_Assignment_:
From the listing below, output the lines between the one with "Quel est le bon ratio de capitaux" and the one with "религиозная организация п.", including those two, and nothing else. Pictures are not copied.

--

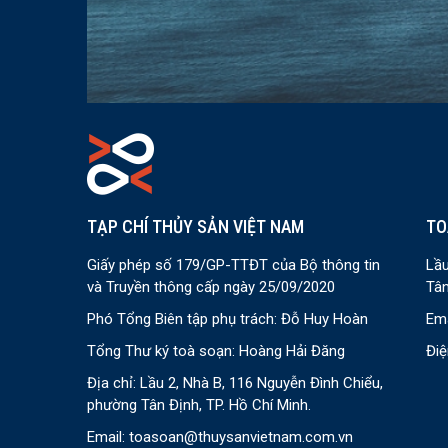
TẠP CHÍ THỦY SẢN VIỆT NAM
TO
Giấy phép số 179/GP-TTĐT của Bộ thông tin
Lầu
và Truyền thông cấp ngày 25/09/2020
Tân
Phó Tổng Biên tập phụ trách: Đỗ Huy Hoàn
Ema
Tổng Thư ký toà soạn: Hoàng Hải Đăng
Điệ
Địa chỉ: Lầu 2, Nhà B, 116 Nguyễn Đình Chiểu,
phường Tân Định, TP. Hồ Chí Minh.
Email:
toasoan@thuysanvietnam.com.vn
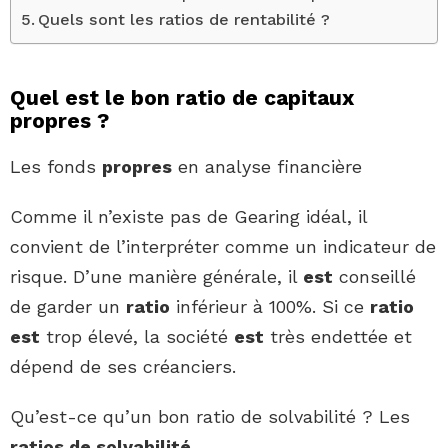
Quels sont les ratios de rentabilité ?
Quel est le bon ratio de capitaux
propres ?
Les fonds
propres
en analyse financière
Comme il n’existe pas de Gearing idéal, il
convient de l’interpréter comme un indicateur de
risque. D’une manière générale, il
est
conseillé
de garder un
ratio
inférieur à 100%. Si ce
ratio
est
trop élevé, la société
est
très endettée et
dépend de ses créanciers.
Qu’est-ce qu’un bon ratio de solvabilité ? Les
ratios de solvabilité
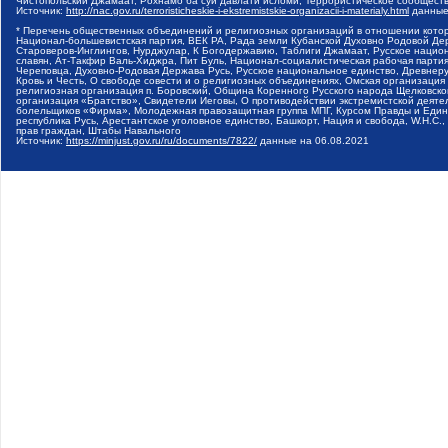
Чистопольский Джамаат, Рохнамо ба суи давлати исломи, Террористическое сообщест
Источник:
http://nac.gov.ru/terroristicheskie-i-ekstremistskie-organizacii-i-materialy.html
данные
* Перечень общественных объединений и религиозных организаций в отношении котор
Национал-большевистская партия, ВЕК РА, Рада земли Кубанской Духовно Родовой Де
Староверов-Инглингов, Нурджулар, К Богодержавию, Таблиги Джамаат, Русское наци
славян, Ат-Такфир Валь-Хиджра, Пит Буль, Национал-социалистическая рабочая парт
Череповца, Духовно-Родовая Держава Русь, Русское национальное единство, Древнер
Кровь и Честь, О свободе совести и о религиозных объединениях, Омская организаци
религиозная организация п. Боровский, Община Коренного Русского народа Щелковског
организация «Братство», Свидетели Иеговы, О противодействии экстремистской деяте
болельщиков «Фирма», Молодежная правозащитная группа МПГ, Курсом Правды и Единен
республика Русь, Арестантское уголовное единство, Башкорт, Нация и свобода, W.H.С
прав граждан, Штабы Навального
Источник:
https://minjust.gov.ru/ru/documents/7822/
данные на
06.08.2021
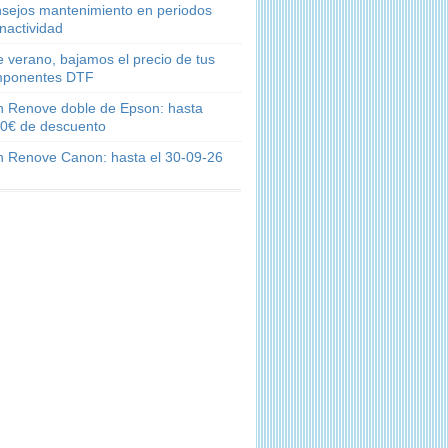
sejos mantenimiento en periodos
inactividad
e verano, bajamos el precio de tus
ponentes DTF
n Renove doble de Epson: hasta
0€ de descuento
n Renove Canon: hasta el 30-09-26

--

_Exercise result_:
Quel est le bon ratio de capitaux
propres ?
Les fonds
propres
en analyse financière
Comme il n’existe pas de Gearing idéal, il
convient de l’interpréter comme un indicateur de
risque. D’une manière générale, il
est
conseillé
de garder un
ratio
inférieur à 100%. Si ce
ratio
est
trop élevé, la société
est
très endettée et
dépend de ses créanciers.
Qu’est-ce qu’un bon ratio de solvabilité ? Les
ratios de solvabilité
Чистопольский Джамаат, Рохнамо ба суи давлати исломи, Террористическое сообщест
Источник:
http://nac.gov.ru/terroristicheskie-i-ekstremistskie-organizacii-i-materialy.html
данные
* Перечень общественных объединений и религиозных организаций в отношении котор
Национал-большевистская партия, ВЕК РА, Рада земли Кубанской Духовно Родовой Де
Староверов-Инглингов, Нурджулар, К Богодержавию, Таблиги Джамаат, Русское наци
славян, Ат-Такфир Валь-Хиджра, Пит Буль, Национал-социалистическая рабочая парт
Череповца, Духовно-Родовая Держава Русь, Русское национальное единство, Древнер
Кровь и Честь, О свободе совести и о религиозных объединениях, Омская организаци
религиозная организация п. Боровский, Община Коренного Русского народа Щелковског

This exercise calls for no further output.